Dua fazlasıyla sık bir biçimde “sihirli formül” olarak görülür. Bazıları, eğer tam olarak doğru sözleri söylemez veya doğru pozisyonda dua etmezsek Tanrı’nın duamızı işitmeyeceğini ve yanıtlamayacağını söyler. Bu, Kutsal Kitap’a tamamen aykırıdır. Tanrı dualarımızı, ne zaman dua ettiğimiz, nerede olduğumuz, vücudumuzun hangi pozisyonda olduğu ya da dualarımızda sözcükleri nasıl sıraladığımıza göre yanıtlamaz.
1. Yuhanna 5:14-15 Tanrı’ya, dua ettiğimiz şeyler Tanrı’nın isteğine uygun olduğu sürece O’nun bizi işittiğine ve istediklerimizi vereceğini bilerek güvenle yaklaşmamızı söyler. Yuhanna 14:13-14 de buna benzer bir şekilde, “Baba Oğul'da yüceltilsin diye, benim adımla dilediğiniz her şeyi yapacağım. Benim adımla benden ne dilerseniz yapacağım” diye bildirir. Bu ve daha başka birçok Kutsal Kitap ayetine göre, Tanrı dua isteklerini, Kendi isteğine uygun ve (İsa’yı yüceltmek için) İsa’nın isminde istenip istenilmediklerini temel alarak yanıtlar.
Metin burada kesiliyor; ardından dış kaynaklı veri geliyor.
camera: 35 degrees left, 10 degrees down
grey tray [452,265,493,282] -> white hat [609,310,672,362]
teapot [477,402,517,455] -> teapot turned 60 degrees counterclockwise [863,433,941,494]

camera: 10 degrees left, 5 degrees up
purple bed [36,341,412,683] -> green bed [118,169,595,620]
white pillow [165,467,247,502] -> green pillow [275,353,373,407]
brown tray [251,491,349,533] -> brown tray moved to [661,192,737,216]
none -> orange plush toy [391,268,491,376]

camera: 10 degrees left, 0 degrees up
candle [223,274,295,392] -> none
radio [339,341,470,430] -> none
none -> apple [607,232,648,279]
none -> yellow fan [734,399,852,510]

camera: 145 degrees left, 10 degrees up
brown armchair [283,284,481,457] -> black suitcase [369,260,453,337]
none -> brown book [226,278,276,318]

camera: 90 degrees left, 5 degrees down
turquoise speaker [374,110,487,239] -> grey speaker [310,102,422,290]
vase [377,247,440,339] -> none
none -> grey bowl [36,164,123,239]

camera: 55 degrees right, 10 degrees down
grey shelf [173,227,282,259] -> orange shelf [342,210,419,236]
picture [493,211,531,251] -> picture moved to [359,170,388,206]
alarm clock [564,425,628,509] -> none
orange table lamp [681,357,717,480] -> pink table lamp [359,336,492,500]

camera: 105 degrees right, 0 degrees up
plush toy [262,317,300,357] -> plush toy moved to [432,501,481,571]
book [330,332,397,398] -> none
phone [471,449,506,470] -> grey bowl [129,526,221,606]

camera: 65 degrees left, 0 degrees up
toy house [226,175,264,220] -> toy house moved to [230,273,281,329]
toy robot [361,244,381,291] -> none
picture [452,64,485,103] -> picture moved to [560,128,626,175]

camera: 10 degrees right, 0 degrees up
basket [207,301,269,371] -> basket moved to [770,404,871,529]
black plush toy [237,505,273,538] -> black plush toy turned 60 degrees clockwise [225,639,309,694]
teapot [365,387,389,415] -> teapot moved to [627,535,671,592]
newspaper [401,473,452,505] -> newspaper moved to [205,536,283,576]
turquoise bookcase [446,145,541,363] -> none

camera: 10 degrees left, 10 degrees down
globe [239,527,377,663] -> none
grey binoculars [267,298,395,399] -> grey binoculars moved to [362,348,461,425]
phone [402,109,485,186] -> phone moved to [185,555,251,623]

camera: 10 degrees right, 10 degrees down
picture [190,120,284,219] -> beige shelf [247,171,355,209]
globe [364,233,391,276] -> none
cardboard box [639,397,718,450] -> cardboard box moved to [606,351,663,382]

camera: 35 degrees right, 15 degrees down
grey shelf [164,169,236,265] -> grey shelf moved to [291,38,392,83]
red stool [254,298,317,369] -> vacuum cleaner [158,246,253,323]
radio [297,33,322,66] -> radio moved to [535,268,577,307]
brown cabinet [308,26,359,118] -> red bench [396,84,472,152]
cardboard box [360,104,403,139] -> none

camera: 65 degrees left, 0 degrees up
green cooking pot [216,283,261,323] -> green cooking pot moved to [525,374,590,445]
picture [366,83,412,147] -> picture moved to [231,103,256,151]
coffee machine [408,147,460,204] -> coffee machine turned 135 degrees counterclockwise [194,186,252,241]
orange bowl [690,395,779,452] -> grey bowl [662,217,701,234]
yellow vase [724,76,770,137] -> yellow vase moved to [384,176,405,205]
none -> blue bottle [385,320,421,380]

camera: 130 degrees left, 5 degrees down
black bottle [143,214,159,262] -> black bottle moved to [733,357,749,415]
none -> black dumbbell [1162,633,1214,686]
Peki, o zaman dua etmenin doğru yolu nedir? Filipililer 4:6-7 bizlere kaygılı olmayı bırakıp her şey hakkında dua etmemizi ve bunu şükran dolu yüreklerle yapmamızı söyler. Tanrı bunun gibi olan bütün duaları yüreklerimizde Kendi esenliğinin armağanıyla yanıtlayacaktır. Tanrı zaten bizi, bizim kendimizin bildiğimizden daha iyi bildiğinden, dua etmenin doğru yolu, yüreklerimizin içindekileri Tanrı’ya dökmek, Tanrı’ya karşı dürüst ve açık olmaktır. Tanrı’ya isteklerimizi, Tanrı’nın en iyi olanı bildiğini ve Kendisinin bizim için isteği olmayan bir isteği bize vermeyeceğini aklımızda tutarak sunmalıyız. Doğru sözleri söyleyip söylemediğimiz konusunda endişe etmeden Tanrı’ya sevgimizi ve minnettarlığımızı dile getirip O’na tapınmalıyız. Tanrı güzel sözler kullanmamızdan çok yüreğimizin içindekilerle ilgilenir. Kutsal Kitap’ın dua için bir “kalıp” vermeye en çok yaklaştığı nokta, Matta 6:9-13’de yer alan Rab’bin Duası’dır. Lütfen, Rab’bin Duası’nın ezberleyip Tanrı’ya aktarmamız gereken bir dua olmadığını anlayın. Bu dua, tapınma, Tanrı’ya güvenme, istekler, itiraf ve boyun eğme gibi duanın içermesi gerekenlere bir örnektir. Kendi sözcüklerimizi kullanarak onu Tanrı’yla kendi yolculuğumuza göre uyarlayarak Rab’bin duasının sözünü ettiği şeyler için dua etmemiz lazımdır. Dua etmenin doğru yolu, yüreklerimizin içindekileri Tanrı’ya bildirmektir. Oturmak, ayakta durmak ya da diz çökmek; ellerin açık ya da kapalı olması; gözlerin açık ya da kapalı olması; kilisede mi, evde mi, dışarıda mı; sabah mı, akşam mı dua ettiğimiz, bütün bunlar, kişisel tercihlere, inançlara ve uygunluklara bağlı olan ikinci derecede meselelerdir. Tanrı, duanın Kendisi ve bizimle gerçek ve kişisel bir bağlantı olmasını arzular.
English
Dua etmenin doğru biçimi nedir?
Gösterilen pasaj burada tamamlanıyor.